Поезд, прощально-печально прогудев, заскользил по рельсам. Было за полночь, и свет по всем вагонам отключили. Вымотанная переживаниями фрау Кёхлер уже спала на своей мягкой полке, на полке Фрица прикорнул Плохиш, накрывшись войлочным пледом.
Сам Фриц сидел в обнимку с Ульрике и мрачно смотрел в окно, за которым мелькали еле видные сквозь густую темноту полуразрушенные сёла и серые, какие-то измождённые и обдёрганные города.
- Фриц, - позвала его Ульрике. Он вопросительно обернулся. – Скажи, что произошло… за эти два дня?
- Всё нормально, с чего ты взяла, - с напускной бодростью известил он.
- У тебя на лице написано.
- Лицо как лицо…
- Не делай из меня дуру. Твои родители может и не видят, но я-то не слепая. Так что случилось? – не отставала Ульрике.
- Понимаешь ли, представь, что всё, во что ты веришь, оказывается полным… - тут он задумался, как бы помягче выразиться. – Полной фигнёй. А ты уже в это всё ввязался, - он, помолчав, продолжил: - Когда я шёл на эту треклятую войну, я реально верил, что сражаюсь за родину.
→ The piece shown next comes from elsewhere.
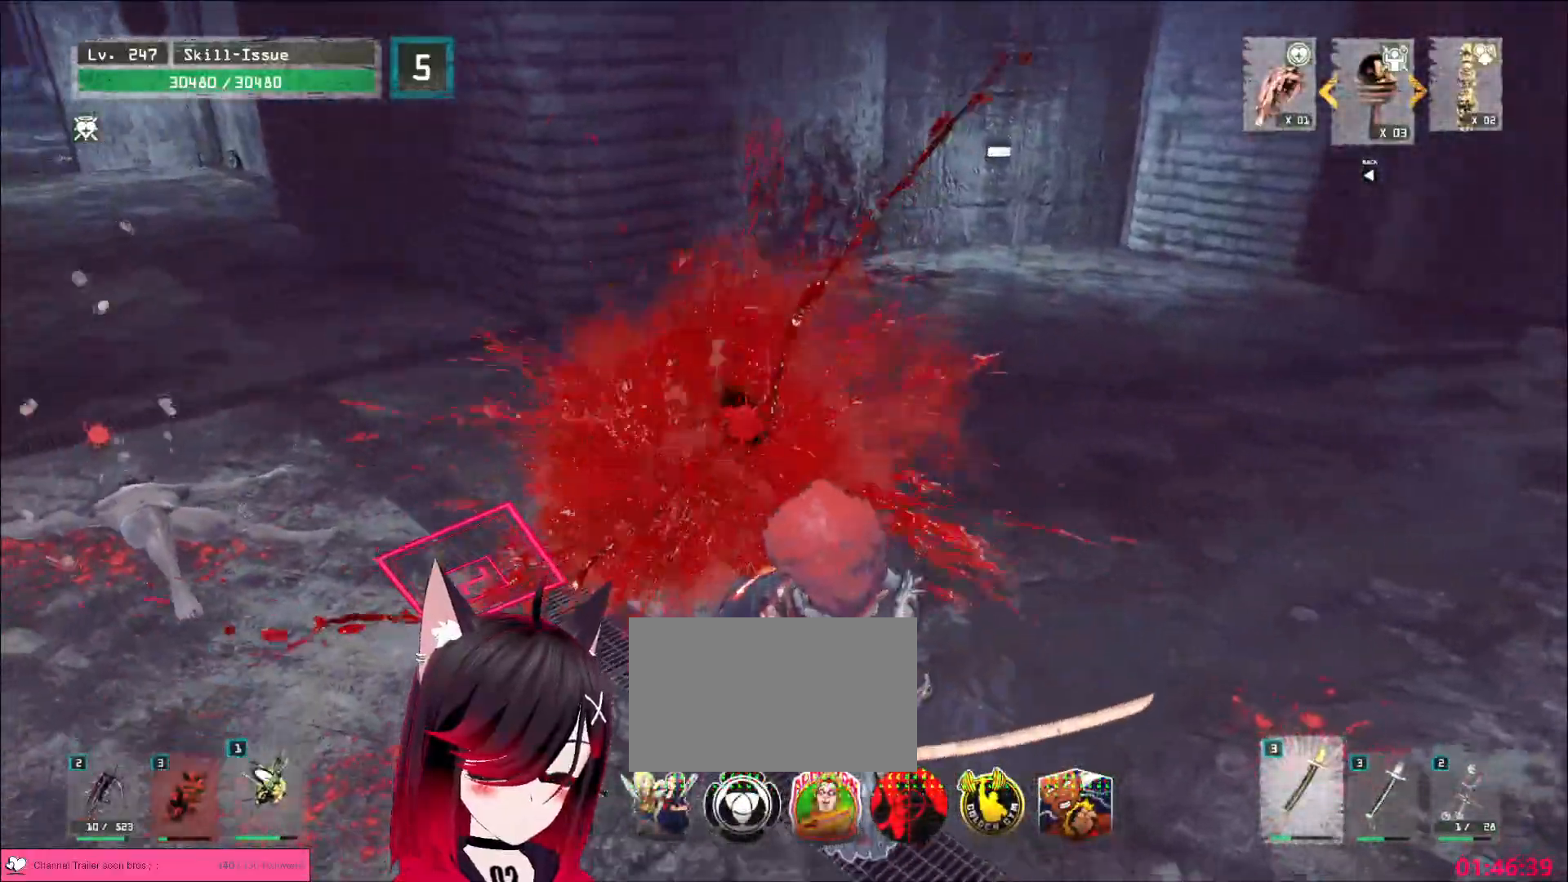
{"keys": ["w"], "mouse": [], "events": [[500, "w", "down"]]}
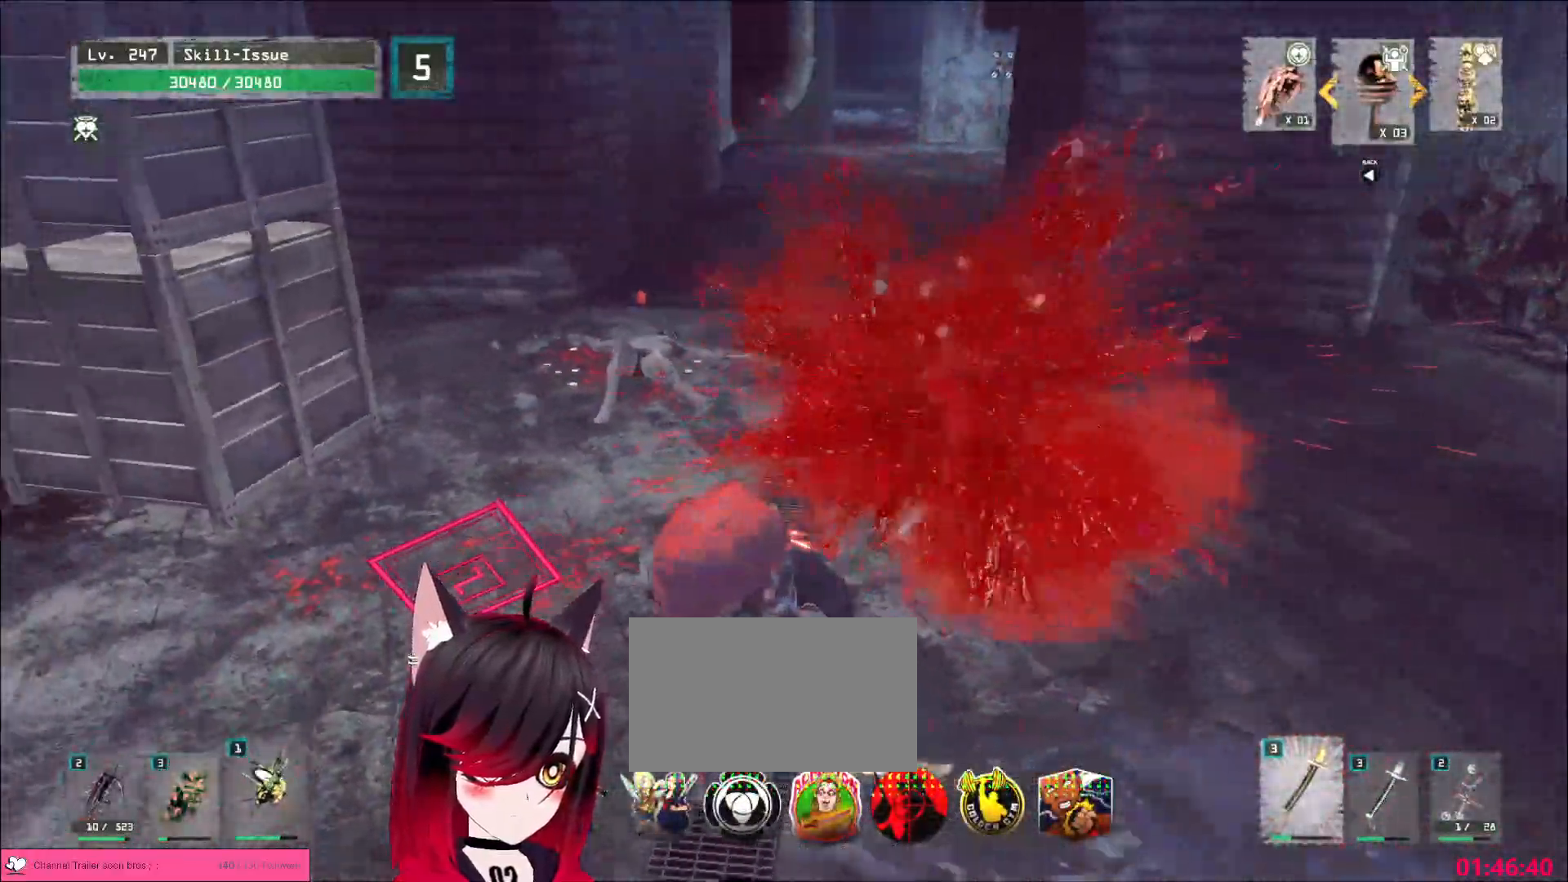
{"keys": ["w"], "mouse": []}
Потом мне поручили расстрелять этого долбаного Кибальчиша, - он поймал недоумённый взгляд Ульрике и пояснил: - Вождь мальчишей местного масштаба. Так вот, знаешь, я ведь постоянно перед расстрелом думал, а не бросить ли всё нахрен, но потом… Потом я приказывал себе перестать ныть и достойно послужить всё той же родине. И я сделал это.
- Что именно? – осторожно осведомилась Ульрике. В глазах Фрица читалась беспросветная тщетность бытия, как и всегда во время его периодических депрессий – крайне редких, но глубоких. В такие моменты с Фрицем надо было говорить очень осторожно, и умела это только Ульрике. Правда, не в совершенстве умела.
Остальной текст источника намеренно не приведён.